Building a Professionally Socialized Immigration Bar: A Comparative Case Study

By Jayanth K. Krishnan & Kunle Ajagbe
March 1, 2026

Nigeria faces urgent immigration challenges, but unfortunately, it has failed to develop a professionally socialized immigration bar to address these issues. While immigration legal work exists, particularly for high-net-worth investors and undocumented laborers, Nigerian lawyers have not formed a cohesive, specialized professional community around immigration law.

Drawing on theories of legal professional socialization, this Essay argues that formal education, mentorship, peer networks, and institutional pathways are essential to fostering specialization. Yet these elements are largely missing in Nigeria, where immigration law is marginalized both doctrinally and institutionally.

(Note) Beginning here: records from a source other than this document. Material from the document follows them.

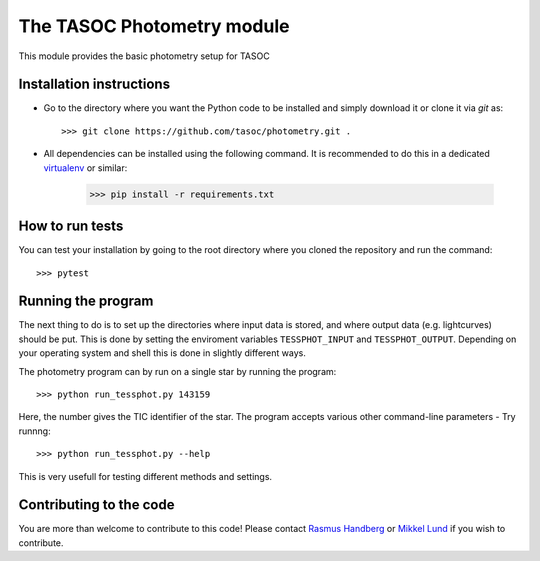 The TASOC Photometry module
===============================
.. image:: https://travis-ci.org/tasoc/photometry.svg?branch=devel
    :target: https://travis-ci.org/tasoc/photometry

This module provides the basic photometry setup for TASOC

Installation instructions
-------------------------
* Go to the directory where you want the Python code to be installed and simply download it or clone it via *git* as::

   >>> git clone https://github.com/tasoc/photometry.git .

* All dependencies can be installed using the following command. It is recommended to do this in a dedicated `virtualenv <https://virtualenv.pypa.io/en/stable/>`_ or similar:

       >>> pip install -r requirements.txt



How to run tests
----------------
You can test your installation by going to the root directory where you cloned the repository and run the command::

 >>> pytest

Running the program
-------------------
The next thing to do is to set up the directories where input data is stored, and where output data (e.g. lightcurves) should be put. This is done by setting the enviroment variables ``TESSPHOT_INPUT`` and ``TESSPHOT_OUTPUT``.
Depending on your operating system and shell this is done in slightly different ways.

The photometry program can by run on a single star by running the program::

  >>> python run_tessphot.py 143159

Here, the number gives the TIC identifier of the star. The program accepts various other command-line parameters - Try runnng::

  >>> python run_tessphot.py --help

This is very usefull for testing different methods and settings.

Contributing to the code
------------------------
You are more than welcome to contribute to this code!
Please contact `Rasmus Handberg <rasmush@phys.au.dk>`_ or `Mikkel Lund <mikkelnl@phys.au.dk>`_ if you wish to contribute.
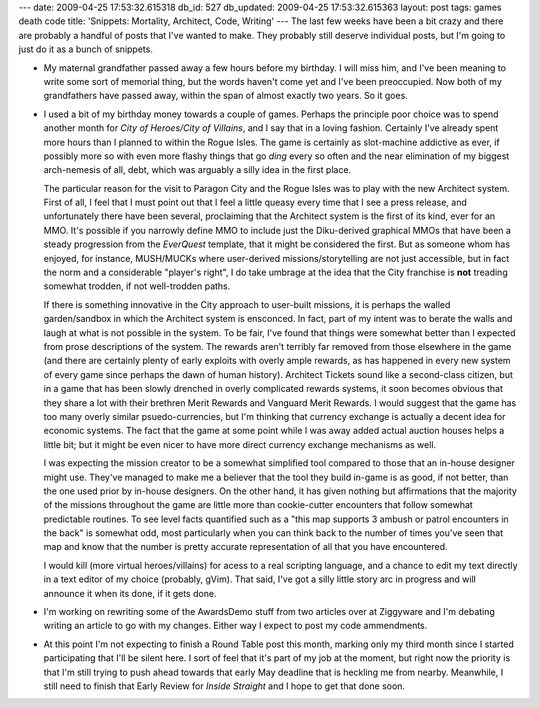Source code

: ---
date: 2009-04-25 17:53:32.615318
db_id: 527
db_updated: 2009-04-25 17:53:32.615363
layout: post
tags: games death code
title: 'Snippets: Mortality, Architect, Code, Writing'
---
The last few weeks have been a bit crazy and there are probably a handful of posts that I've wanted to make. They probably still deserve individual posts, but I'm going to just do it as a bunch of snippets.

* My maternal grandfather passed away a few hours before my birthday. I will miss him, and I've been meaning to write some sort of memorial thing, but the words haven't come yet and I've been preoccupied. Now both of my grandfathers have passed away, within the span of almost exactly two years. So it goes.

* I used a bit of my birthday money towards a couple of games. Perhaps the principle poor choice was to spend another month for *City of Heroes/City of Villains*, and I say that in a loving fashion. Certainly I've already spent more hours than I planned to within the Rogue Isles. The game is certainly as slot-machine addictive as ever, if possibly more so with even more flashy things that go *ding* every so often and the near elimination of my biggest arch-nemesis of all, debt, which was arguably a silly idea in the first place.

  The particular reason for the visit to Paragon City and the Rogue Isles was to play with the new Architect system. First of all, I feel that I must point out that I feel a little queasy every time that I see a press release, and unfortunately there have been several, proclaiming that the Architect system is the first of its kind, ever for an MMO. It's possible if you narrowly define MMO to include just the Diku-derived graphical MMOs that have been a steady progression from the *EverQuest* template, that it might be considered the first. But as someone whom has enjoyed, for instance, MUSH/MUCKs where user-derived missions/storytelling are not just accessible, but in fact the norm and a considerable "player's right", I do take umbrage at the idea that the City franchise is **not** treading somewhat trodden, if not well-trodden paths.

  If there is something innovative in the City approach to user-built missions, it is perhaps the walled garden/sandbox in which the Architect system is ensconced. In fact, part of my intent was to berate the walls and laugh at what is not possible in the system. To be fair, I've found that things were somewhat better than I expected from prose descriptions of the system. The rewards aren't terribly far removed from those elsewhere in the game (and there are certainly plenty of early exploits with overly ample rewards, as has happened in every new system of every game since perhaps the dawn of human history). Architect Tickets sound like a second-class citizen, but in a game that has been slowly drenched in overly complicated rewards systems, it soon becomes obvious that they share a lot with their brethren Merit Rewards and Vanguard Merit Rewards. I would suggest that the game has too many overly similar psuedo-currencies, but I'm thinking that currency exchange is actually a decent idea for economic systems. The fact that the game at some point while I was away added actual auction houses helps a little bit; but it might be even nicer to have more direct currency exchange mechanisms as well.

  I was expecting the mission creator to be a somewhat simplified tool compared to those that an in-house designer might use. They've managed to make me a believer that the tool they build in-game is as good, if not better, than the one used prior by in-house designers. On the other hand, it has given nothing but affirmations that the majority of the missions throughout the game are little more than cookie-cutter encounters that follow somewhat predictable routines. To see level facts quantified such as a "this map supports 3 ambush or patrol encounters in the back" is somewhat odd, most particularly when you can think back to the number of times you've seen that map and know that the number is pretty accurate representation of all that you have encountered.

  I would kill (more virtual heroes/villains) for acess to a real scripting language, and a chance to edit my text directly in a text editor of my choice (probably, gVim). That said, I've got a silly little story arc in progress and will announce it when its done, if it gets done.

* I'm working on rewriting some of the AwardsDemo stuff from two articles over at Ziggyware and I'm debating writing an article to go with my changes. Either way I expect to post my code ammendments.

* At this point I'm not expecting to finish a Round Table post this month, marking only my third month since I started participating that I'll be silent here. I sort of feel that it's part of my job at the moment, but right now the priority is that I'm still trying to push ahead towards that early May deadline that is heckling me from nearby. Meanwhile, I still need to finish that Early Review for *Inside Straight* and I hope to get that done soon.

This Essay begins by exploring how legal education in Nigeria rarely encourages immigration specialization and offers limited coursework, clinical opportunities, and exposure to immigration-related career paths. It then examines the deficiencies in Nigeria’s immigration regulatory framework and judicial infrastructure, noting the continued subsumption of immigration matters under administrative or criminal law categories. Further, this Essay analyzes the near absence of a professional association or peer network for immigration lawyers in Nigeria, which prevents the field from developing the internal norms and support systems that facilitate specialization.

The final part considers whether fee-paying and pro bono work could incentivize lawyers to enter the field and whether the formation of a professional immigration bar would meaningfully improve access to justice for both business and humanitarian migrants. The Essay concludes that professional socialization is not merely desirable, but essential: without it, immigration law in Nigeria will remain fragmented and invisible, unable to meet the country’s legal, economic, or rights-based needs.